Rendered images with source text:
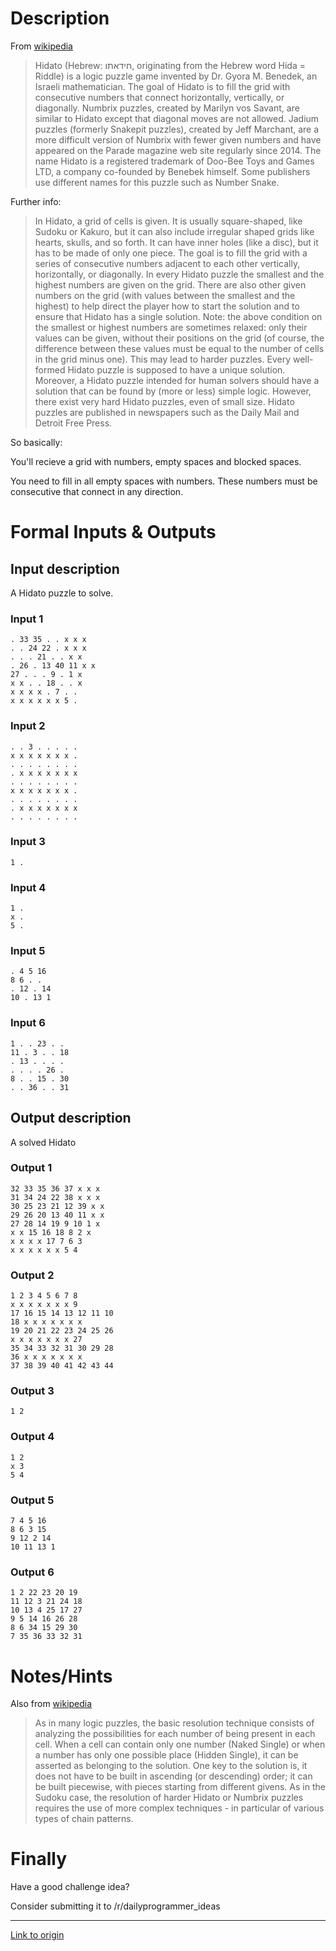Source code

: # Description

From [wikipedia](https://en.wikipedia.org/wiki/Hidato)

> Hidato (Hebrew: חידאתו‎‎, originating from the Hebrew word Hida = Riddle) is a logic puzzle game invented by Dr. Gyora M. Benedek, an Israeli mathematician. The goal of Hidato is to fill the grid with consecutive numbers that connect horizontally, vertically, or diagonally. Numbrix puzzles, created by Marilyn vos Savant, are similar to Hidato except that diagonal moves are not allowed. Jadium puzzles (formerly Snakepit puzzles), created by Jeff Marchant, are a more difficult version of Numbrix with fewer given numbers and have appeared on the Parade magazine web site regularly since 2014. The name Hidato is a registered trademark of Doo-Bee Toys and Games LTD, a company co-founded by Benebek himself. Some publishers use different names for this puzzle such as Number Snake.

Further info:

> In Hidato, a grid of cells is given. It is usually square-shaped, like Sudoku or Kakuro, but it can also include irregular shaped grids like hearts, skulls, and so forth. It can have inner holes (like a disc), but it has to be made of only one piece.
The goal is to fill the grid with a series of consecutive numbers adjacent to each other vertically, horizontally, or diagonally.
In every Hidato puzzle the smallest and the highest numbers are given on the grid. There are also other given numbers on the grid (with values between the smallest and the highest) to help direct the player how to start the solution and to ensure that Hidato has a single solution.
Note: the above condition on the smallest or highest numbers are sometimes relaxed: only their values can be given, without their positions on the grid (of course, the difference between these values must be equal to the number of cells in the grid minus one). This may lead to harder puzzles.
Every well-formed Hidato puzzle is supposed to have a unique solution. Moreover, a Hidato puzzle intended for human solvers should have a solution that can be found by (more or less) simple logic. However, there exist very hard Hidato puzzles, even of small size.
Hidato puzzles are published in newspapers such as the Daily Mail and Detroit Free Press.


So basically:

You'll recieve a grid with numbers, empty spaces and blocked spaces.

You need to fill in all empty spaces with numbers. These numbers must be consecutive that connect in any direction.

# Formal Inputs & Outputs

## Input description

A Hidato puzzle to solve.

### Input 1

    . 33 35 . . x x x
    . . 24 22 . x x x
    . . . 21 . . x x
    . 26 . 13 40 11 x x
    27 . . . 9 . 1 x
    x x . . 18 . . x
    x x x x . 7 . .
    x x x x x x 5 .

### Input 2

    . . 3 . . . . .
    x x x x x x x .
    . . . . . . . .
    . x x x x x x x
    . . . . . . . .
    x x x x x x x .
    . . . . . . . .
    . x x x x x x x
    . . . . . . . .

### Input 3

    1 .

### Input 4

    1 .
    x .
    5 .

### Input 5

    . 4 5 16
    8 6 . .
    . 12 . 14
    10 . 13 1

### Input 6

    1 . . 23 . .
    11 . 3 . . 18
    . 13 . . . .
    . . . . 26 .
    8 . . 15 . 30
    . . 36 . . 31

## Output description

A solved Hidato

### Output 1

    32 33 35 36 37 x x x
    31 34 24 22 38 x x x
    30 25 23 21 12 39 x x
    29 26 20 13 40 11 x x
    27 28 14 19 9 10 1 x
    x x 15 16 18 8 2 x
    x x x x 17 7 6 3
    x x x x x x 5 4

### Output 2

    1 2 3 4 5 6 7 8
    x x x x x x x 9
    17 16 15 14 13 12 11 10
    18 x x x x x x x
    19 20 21 22 23 24 25 26
    x x x x x x x 27
    35 34 33 32 31 30 29 28
    36 x x x x x x x
    37 38 39 40 41 42 43 44

### Output 3

    1 2

### Output 4

    1 2
    x 3
    5 4

### Output 5

    7 4 5 16
    8 6 3 15
    9 12 2 14
    10 11 13 1

### Output 6

    1 2 22 23 20 19
    11 12 3 21 24 18
    10 13 4 25 17 27
    9 5 14 16 26 28
    8 6 34 15 29 30
    7 35 36 33 32 31

# Notes/Hints

Also from [wikipedia](https://en.wikipedia.org/wiki/Hidato)

> As in many logic puzzles, the basic resolution technique consists of analyzing the possibilities for each number of being present in each cell. When a cell can contain only one number (Naked Single) or when a number has only one possible place (Hidden Single), it can be asserted as belonging to the solution.
> One key to the solution is, it does not have to be built in ascending (or descending) order; it can be built piecewise, with pieces starting from different givens.
> As in the Sudoku case, the resolution of harder Hidato or Numbrix puzzles requires the use of more complex techniques - in particular of various types of chain patterns.

# Finally

Have a good challenge idea?

Consider submitting it to /r/dailyprogrammer_ideas

---

[Link to origin](https://www.reddit.com/r/dailyprogrammer/51wg0j)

#### TASK PROMPT:
Using the records above, list each line that includes "wikipedia".

#### TASK OUTPUT:
From [wikipedia](https://en.wikipedia.org/wiki/Hidato)
Also from [wikipedia](https://en.wikipedia.org/wiki/Hidato)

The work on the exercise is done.